The Implementation of Foreign Hereditary Titles in Spain
This article addresses the legal implementation of foreign hereditary titles in Spain. While this article presents a short introduction to the matter, it does not, however, replace a detailed legal consultation with a qualified lawyer.
Private international law provides a number of optio
ns for the regulation of foreign successions. The subject of foreign successions is a very complex matter because it attempts to balance multiple different legal systems.
Two aspects that are common and indispensable to understanding this matter in the context of private international law include (1) when Spanish courts have jurisdiction, and (2) which law applies in cases of international successions.
Jurisdiction of Spanish Courts
Article 22 of Law 6/1985 of July 1 of Judicial Power regulates when Spanish courts have jurisdiction. This Article regulates, among other things, when Spanish courts are competent ones under general Spanish civil law.
Article 22 states:
1. Spanish courts have exclusive jurisdictional competence over:
– Surface rights and the right to the subsoil in Spain;
– The creation, activity, and nullity of companies or legal persons established in Spain;
o The decisions of the organs of these companies or legal persons;
– The inspection and management of official Spanish registries or directories;
– The inspection and protection of patents and other rights that were notified or registered in Spain;
– The implementation of foreign judgments and titles.
2. Spanish courts also generally have jurisdiction when the parties have agreed upon it, either expressly or by implication, or when the defendant lives in Spain.
3. If the question of jurisdiction is unclear under either of the above options, then Spanish courts will be the proper ones in the following cases:
– To determine the protection of minors and disabled persons, provided their domiciles are in Spain;
– To clarify legal relations between spouses, the annulment of marriages, separations, and divorces, provided that both spouses are residents of Spain the plaintiff is a Spanish citizen, or both parties are Spanish citizens and agree on the jurisdictional competence of Spain;
– To determine custody issues if the child has a permanent place of residence in Spain the plaintiff is a Spanish citizen, or the plaintiff resides in Spain;
– To determine matters of maintenance when the creditor resides in Spain;
– To adjudicate contractual claims provided that the contract was executed in Spain;
– To answer questions regarding successions when the testator’s last place of residence was Spain or the testator possessed property in Spain.
These three paragraphs enable us to glean the following information about succession in Spain:
– Spanish courts have exclusive jurisdictional power over several specific types of cases.
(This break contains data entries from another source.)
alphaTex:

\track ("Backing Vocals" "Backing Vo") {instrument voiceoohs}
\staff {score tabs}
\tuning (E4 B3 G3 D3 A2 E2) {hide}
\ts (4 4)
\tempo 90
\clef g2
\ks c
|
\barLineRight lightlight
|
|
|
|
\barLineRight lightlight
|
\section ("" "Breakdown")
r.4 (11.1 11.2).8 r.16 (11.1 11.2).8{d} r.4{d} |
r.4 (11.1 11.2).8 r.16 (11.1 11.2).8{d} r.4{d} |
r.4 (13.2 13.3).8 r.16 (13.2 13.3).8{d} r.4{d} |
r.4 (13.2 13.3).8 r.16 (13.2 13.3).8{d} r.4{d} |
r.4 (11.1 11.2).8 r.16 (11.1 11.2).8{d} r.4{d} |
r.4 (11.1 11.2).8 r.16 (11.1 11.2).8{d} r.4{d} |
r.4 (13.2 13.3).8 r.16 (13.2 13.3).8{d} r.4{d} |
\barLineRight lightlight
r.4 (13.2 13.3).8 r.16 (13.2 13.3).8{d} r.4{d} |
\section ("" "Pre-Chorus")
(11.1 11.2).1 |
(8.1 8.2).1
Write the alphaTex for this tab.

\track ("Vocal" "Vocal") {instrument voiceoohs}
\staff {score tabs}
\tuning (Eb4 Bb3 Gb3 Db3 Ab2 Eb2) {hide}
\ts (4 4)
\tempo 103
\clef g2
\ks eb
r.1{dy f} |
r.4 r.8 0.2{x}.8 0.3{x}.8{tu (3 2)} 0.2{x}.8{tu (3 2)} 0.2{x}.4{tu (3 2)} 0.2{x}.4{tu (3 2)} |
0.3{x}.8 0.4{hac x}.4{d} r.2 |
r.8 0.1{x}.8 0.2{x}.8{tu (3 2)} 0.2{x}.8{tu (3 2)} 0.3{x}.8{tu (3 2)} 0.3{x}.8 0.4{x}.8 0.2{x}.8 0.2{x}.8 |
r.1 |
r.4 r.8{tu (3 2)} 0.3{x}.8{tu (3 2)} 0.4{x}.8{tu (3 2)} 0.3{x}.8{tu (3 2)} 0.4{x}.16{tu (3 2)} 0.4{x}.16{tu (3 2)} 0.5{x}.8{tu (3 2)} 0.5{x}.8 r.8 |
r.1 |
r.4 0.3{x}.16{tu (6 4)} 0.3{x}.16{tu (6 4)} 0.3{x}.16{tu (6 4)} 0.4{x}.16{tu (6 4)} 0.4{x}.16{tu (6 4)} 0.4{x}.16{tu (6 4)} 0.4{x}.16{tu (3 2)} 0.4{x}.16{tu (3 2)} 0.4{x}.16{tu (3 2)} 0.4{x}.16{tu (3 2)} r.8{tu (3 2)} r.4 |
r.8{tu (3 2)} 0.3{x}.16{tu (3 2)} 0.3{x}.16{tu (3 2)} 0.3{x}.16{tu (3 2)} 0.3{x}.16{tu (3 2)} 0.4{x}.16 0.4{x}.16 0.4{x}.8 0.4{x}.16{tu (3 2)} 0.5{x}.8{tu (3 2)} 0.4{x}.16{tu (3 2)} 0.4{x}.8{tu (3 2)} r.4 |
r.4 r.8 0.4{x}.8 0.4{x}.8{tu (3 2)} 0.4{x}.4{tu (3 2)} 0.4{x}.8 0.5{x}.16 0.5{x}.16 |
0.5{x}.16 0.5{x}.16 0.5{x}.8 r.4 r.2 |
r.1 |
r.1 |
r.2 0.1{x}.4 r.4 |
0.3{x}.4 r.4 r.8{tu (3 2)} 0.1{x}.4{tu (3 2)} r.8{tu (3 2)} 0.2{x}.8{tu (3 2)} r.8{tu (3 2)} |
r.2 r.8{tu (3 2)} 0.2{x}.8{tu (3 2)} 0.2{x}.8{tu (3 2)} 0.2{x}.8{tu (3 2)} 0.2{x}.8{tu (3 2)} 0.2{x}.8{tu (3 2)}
Foreign judgments, then, are not recognised in these cases.
– An individual can choose Spain as the appropriate jurisdiction either expressly or by implication. In doing so, it is important to note that Article 55 of the Spanish Code of Civil Procedure requires that the parties expressly agree on a court.
– The power of the courts to hear succession cases may depend on the domicile of the defendant.
– Spanish courts have jurisdictional power when the last domicile of the testator was in Spain or the testator had at least possessed property in Spain.
After considering the question of jurisdiction, the question of which law applies follows. Private international law references Article 9, Paragraph VIII of the Spanish Civil Code. This Article states:
Successions are governed by the law of the state to which the deceased last belonged – regardless of the location of the succession. That law also governs the legal share. Testamentary dispositions or contracts of inheritance are interpreted in the light of the country in which they were finalized, even if it is not that to which the deceased last belonged. The rights of widowed spouses are governed by the law that governed the marriage.
Considering the above, it follows that:
The law of the state to which the deceased last belonged governs legal successions. This applies regardless of the country in which the succession is located.
The law of the state in which the will was created governs testamentary successions. This law can be different from that of the nationality of the deceased. The applicable regulations regarding the legal share originate in the law of the state to which the deceased last belonged.
If a British citizen creates a will under British law (which does not use the legal share principle), becomes a Spanish citizen, and then passes away, the British citizen’s will as a Spanish citizen would be governed by British law. However, the Spanish regulations regarding the legal share, which are foreign to British law, would have to be applied to this case. The consequence would be that a large part of the inheritance would not go to the inheritors named in the contract but to the beneficiary of the legal share.
It would also be possible for another law to apply in the case where the deceased were married. The law that governed the marriage governs the widowers’ rights.. Therefore, it is possible that three different national laws apply to a single succession case.
Therefore, succession cases with international ramifications can be extremely complex. Both the determination of the appropriate jurisdiction and the applicable law imply a detailed analysis for every case.